И когда Мари осталась одна – двое младенцев на ее руках, две жизни в ее власти – она это сделала ради Жозефа, свой маленький частный революционный акт. «За это он, конечно, меня полюбит», – так она думала, меняя ярлычки с именами на двух гигантских младенцах, даря бедному малышу жизнь-полную чашу и осуждая ребенка, рожденного от богатых, на аккордеон и нищету… «Полюби меня, Жозеф!» – одна только эта мысль сверлила мозг Мари Перейры, и дело было сделано.
На щиколотку богатыря с глазенками голубыми, как небо Кашмира, – голубыми, как у Месволда, и носом, столь же выдающимся, как у кашмирского дедушки или у французской бабки, – она прикрепила ярлычок с именем: Синай.
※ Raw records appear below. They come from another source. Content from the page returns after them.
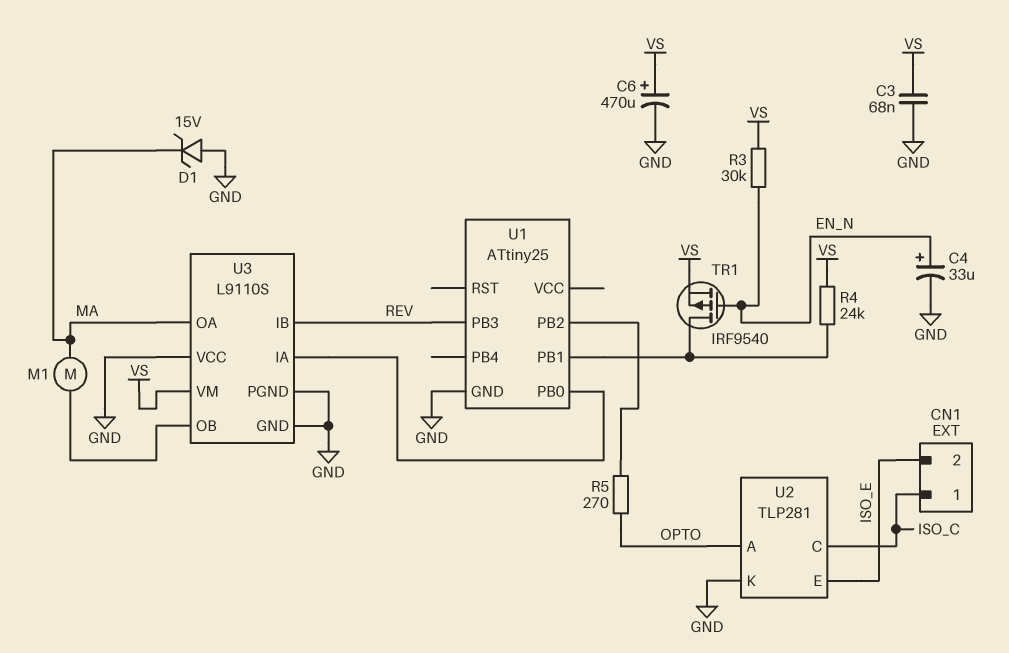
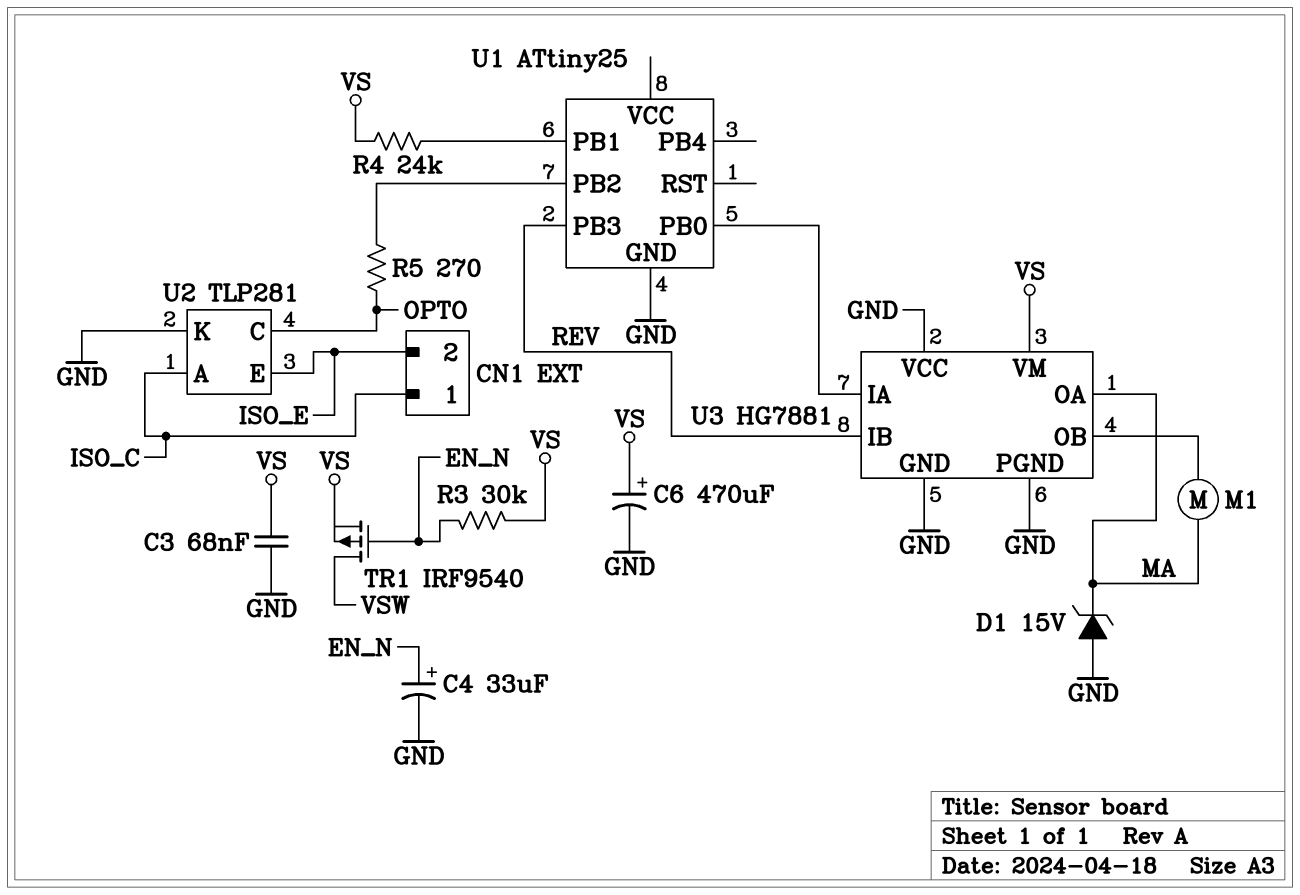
TR1: PMOS IRF9540 (G EN_N, D U1/PB1, S VS) -> PMOS IRF9540 (G EN_N, D VSW, S VS)
U2 pin A: OPTO -> ISO_C
U2 pin C: ISO_C -> OPTO
U3: L9110S -> HG7881

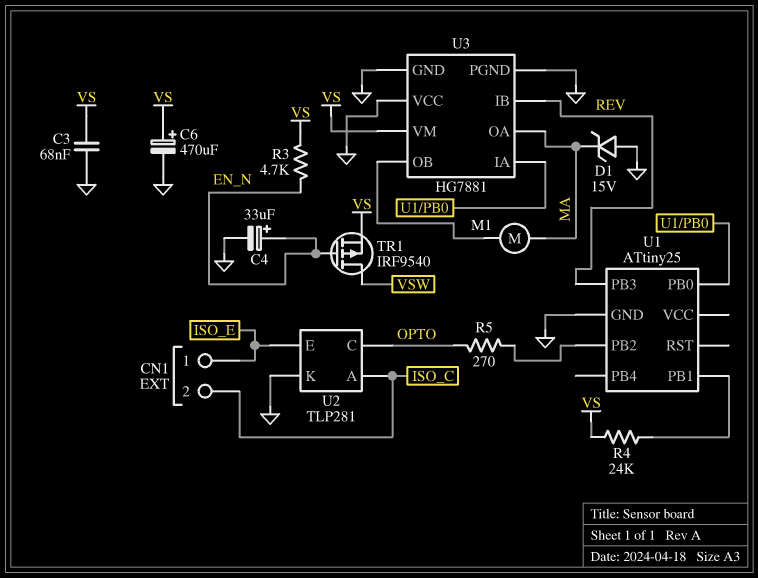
CN1 pin 1: ISO_C -> ISO_E
CN1 pin 2: ISO_E -> ISO_C
R3: 30k (EN_N, VS) -> 4.7k (EN_N, VS)

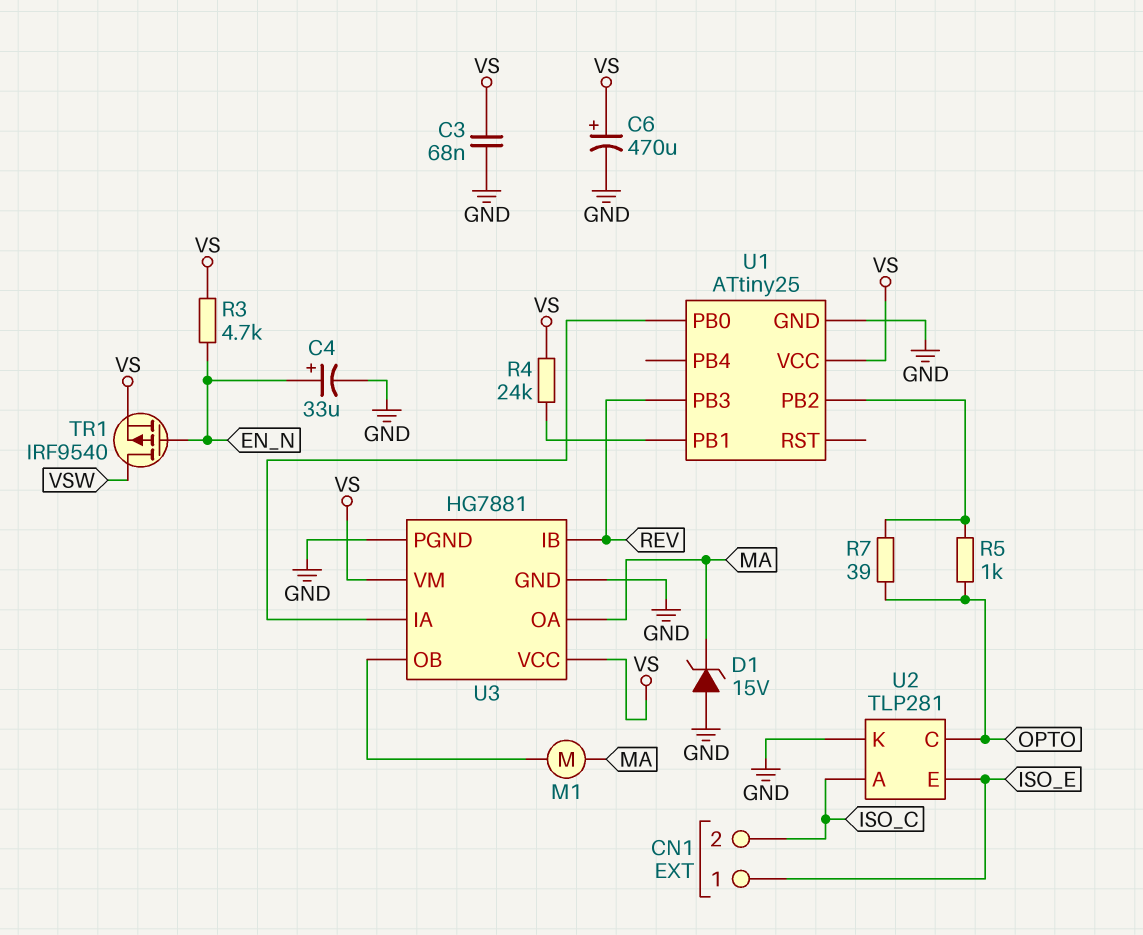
R5: 270 (OPTO, U1/PB2) -> 1k (OPTO, U1/PB2)
R7: none -> 39 (OPTO, U1/PB2)
U1 pin VCC: none -> VS
U3 pin VCC: GND -> VS

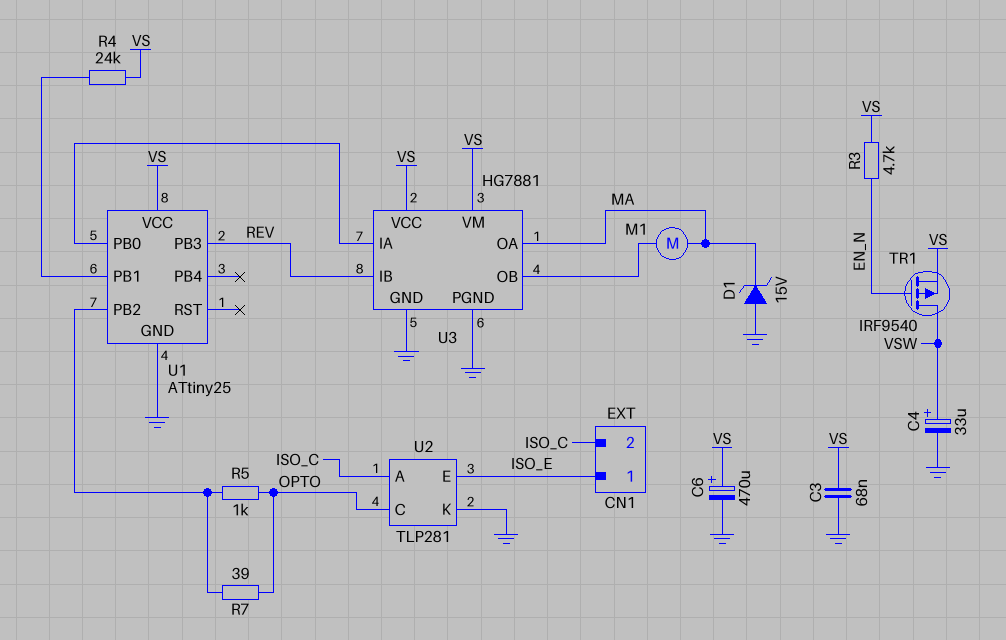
C4: 33uF (plus EN_N, minus GND) -> 33uF (plus VSW, minus GND)

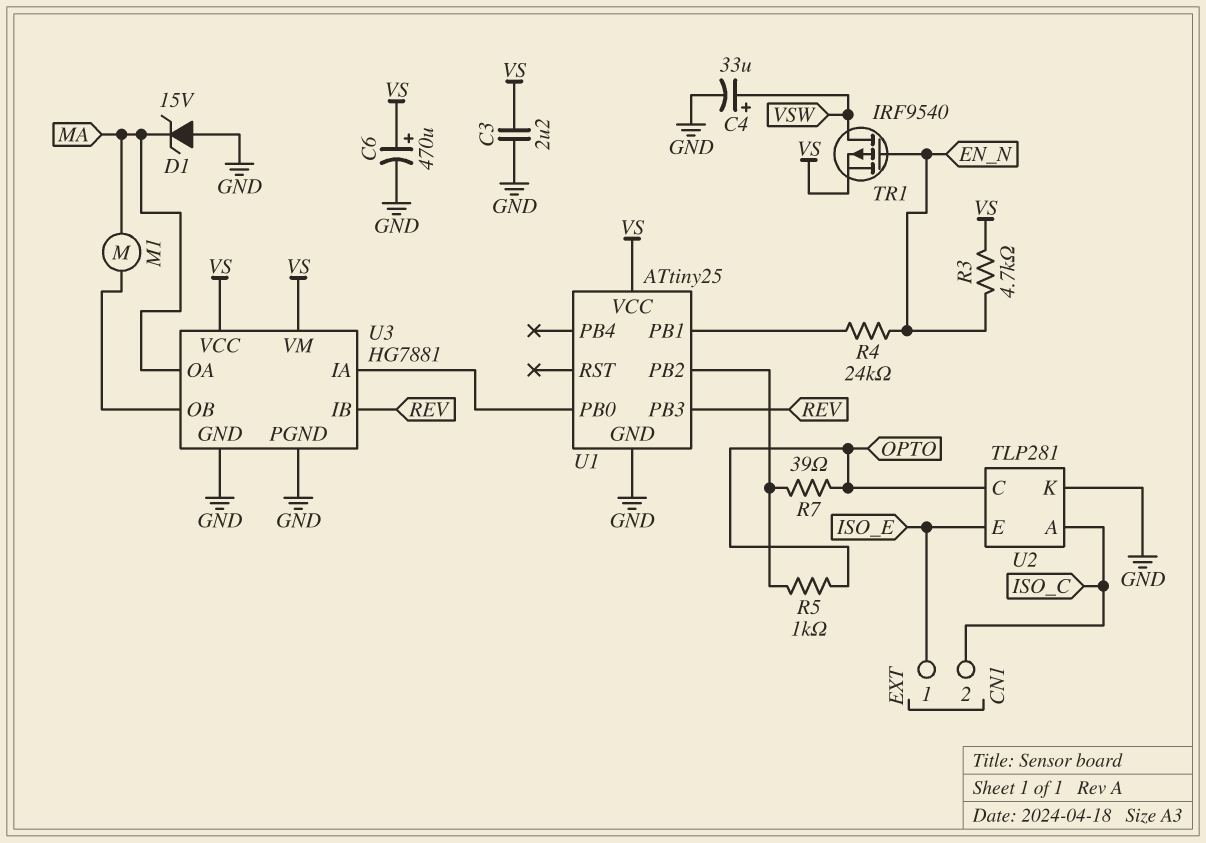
C3: 68nF (GND, VS) -> 2.2uF (GND, VS)
R4: 24k (U1/PB1, VS) -> 24k (EN_N, U1/PB1)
В шафрановые пеленки завернули меня, поскольку, благодаря преступлению Мари Перейры я был признан ребенком полуночи, чьи отец и мать ему не родные, чей сын – не его сын… Мари взяла дитя, рожденное моей матерью, того младенца, которому не суждено было стать ее сыном, второго здоровенького бутуза, но с глазками уже карими и коленками узловатыми, как у Ахмеда Синая, завернула его в зеленые пеленки и отнесла Уи Уилли Уинки, а тот глядел в пустоту, будто слепой; а тот вряд ли увидел новорожденного; а тот знать ничего не знал о прямых проборах… Уи Уилли Уинки только что сказали, что Ванита не пережила родов. Через три минуты после полуночи, пока доктора возились со сломанным пальцем, она истекла кровью и умерла.